All the members belonged to the developing countries of Asia, Africa and Latin America, who framed the movement in the form of a middle path which lies between the idea of Capitalism and Communism.


  • The fact cannot be denied that India itself was the founding member of the Non-Alignment Movement.
  • India raised its voice in the United Nations in the favour of disarmament. A draft had been submitted by India which declared that it would be against the United Nations Charter to use Nuclear Weapons. India thus supported the prohibition of nuclear weapons.


  • Currently, NAM is focussed on International Economic Order in terms of restructuring it.
  • NAM is also adopting different approaches in contemporary times so as to adjust to ongoing situations.
  • NAM encourages all its member states along with the other countries to prioritize Environmental Policies.
  • Baku Declaration has been adopted by NAM which appreciates multilateralism and encourages all the countries to commit for Sustainable Development Agenda 2030.
  • Reform in Global Governance is another theme of NAM. It includes strengthening General Assembly’s powers along with geographic rotation and gender equality in terms of choosing Secretary-General.


  • Due to the various principles of NAM, it upholds relevance even in contemporary times.
  • NAM has always played as a protector for the third world nations, which have been exploited by the developed countries for a really long time.
  • NAM has always followed its principles which includes making this world a peaceful place.
  • NAM always supports sovereign world order along with the promotion of disarmament.
  • NAM always respects the Independence of each and every nation-state.
  • General Assembly includes two-third of its members belonging to NAM and thus, NAM upholds the relevance of its votes.
  • NAM acts as a platform for the negotiation of disputes existing among the developed and developing countries.

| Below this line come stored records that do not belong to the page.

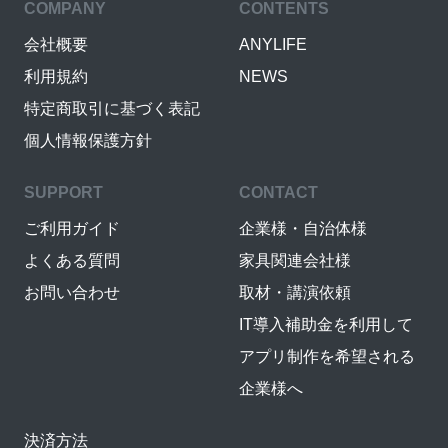
COMPANY
CONTENTS
会社概要
ANYLIFE
利用規約
NEWS
特定商取引に基づく表記
個人情報保護方針
SUPPORT
CONTACT
ご利用ガイド
企業様・自治体様
よくある質問
家具関連会社様
お問い合わせ
取材・講演依頼
IT導入補助金を利用して
アプリ制作を希望される
企業様へ
決済方法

But there are many contemporary situations which prove that the existence of NAM is no more relevant. Some of the examples can be traced as it includes-

  • After the disintegration of USSR and rise of Globalization, the world became unipolar as the US was the only superpower. Thus, the basic principle of NAM i.e. to act as stabilising actor lost its relevance.
  • Another issue is that for any country, its National Interest is supreme in the contemporary times which during the clashes prioritises national interest over NAM principles.

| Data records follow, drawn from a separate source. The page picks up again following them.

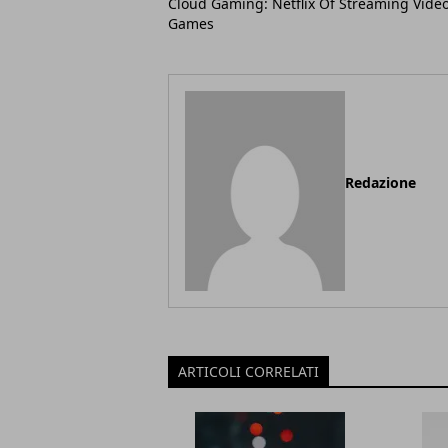
Cloud Gaming: Netflix Of Streaming Vide
Games
Redazione
ARTICOLI CORRELATI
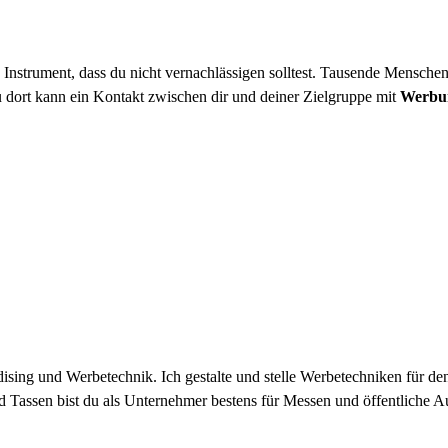
 Instrument, dass du nicht vernachlässigen solltest. Tausende Mensche
dort kann ein Kontakt zwischen dir und deiner Zielgruppe mit
Werbu
ising und Werbetechnik. Ich gestalte und stelle Werbetechniken für d
assen bist du als Unternehmer bestens für Messen und öffentliche Auft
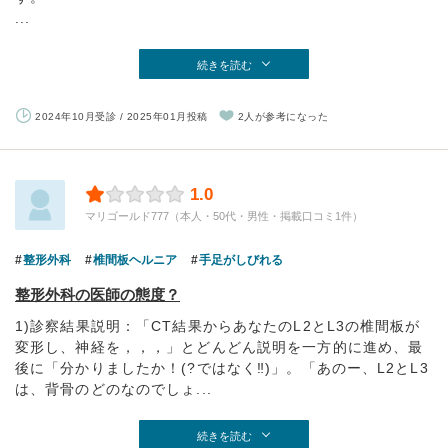
...
続きを読む
2024年10月受診 / 2025年01月投稿
2人が参考になった
1.0
マリゴールド777（本人・50代・男性・掲載口コミ1件）
整形外科
椎間板ヘルニア
手足がしびれる
整形外科の医師の態度？
1)診察結果説明：「CT結果からあなたのL2とL3の椎間板が
変形し、神経を，，，」とどんどん説明を一方的に進め、最
後に「分かりましたか！(?ではなく‼)」。「あのー、L2とL3
は、背骨のどのなのでしょ...
続きを読む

  • It was till the 1970’s, when India was the active participant in all the meetings of NAM but India’s growing proximity with USSR raised suspicion among the smaller members.
  • After the disintegration of USSR, India tilted towards the USA for the economic policy further created ambiguity.
  • In spite of all the peculiarities, India still supports multipolarity which itself shares proximity with the principles of NAM.
  • India can utilize the platform offered by NAM to display its soft power and to act as a dominant actor among the various countries belonging to developing countries.
  • India can raise its voice regarding various issues including Terrorism, Trade Protectionism, etc.

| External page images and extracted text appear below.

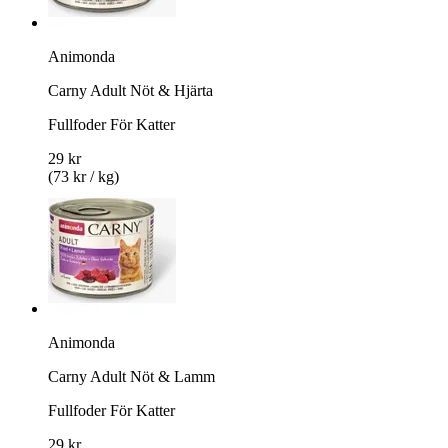
Animonda
Carny Adult Nöt & Hjärta
Fullfoder För Katter
29 kr
(73 kr / kg)
Animonda
Carny Adult Nöt & Lamm
Fullfoder För Katter
29 kr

The current Summit of NAM took place in October 2019 in Baku, Azerbaijan. The importance of NAM can be analysed by the fact that initially, only 25 members were there. But in the present times, there are 120 members of NAM. The escalating numbers along with the regular meetings of its members, itself depicts the growing importance of NAM. This is particularly benefitting the developing countries as they have found a platform where they can raise their problems, seek cooperation, articulate their ideas, give their perspectives on various issues, makes a difference even in the contemporary times when the economic status of a particular country decides its decision making capability especially, in the world affairs.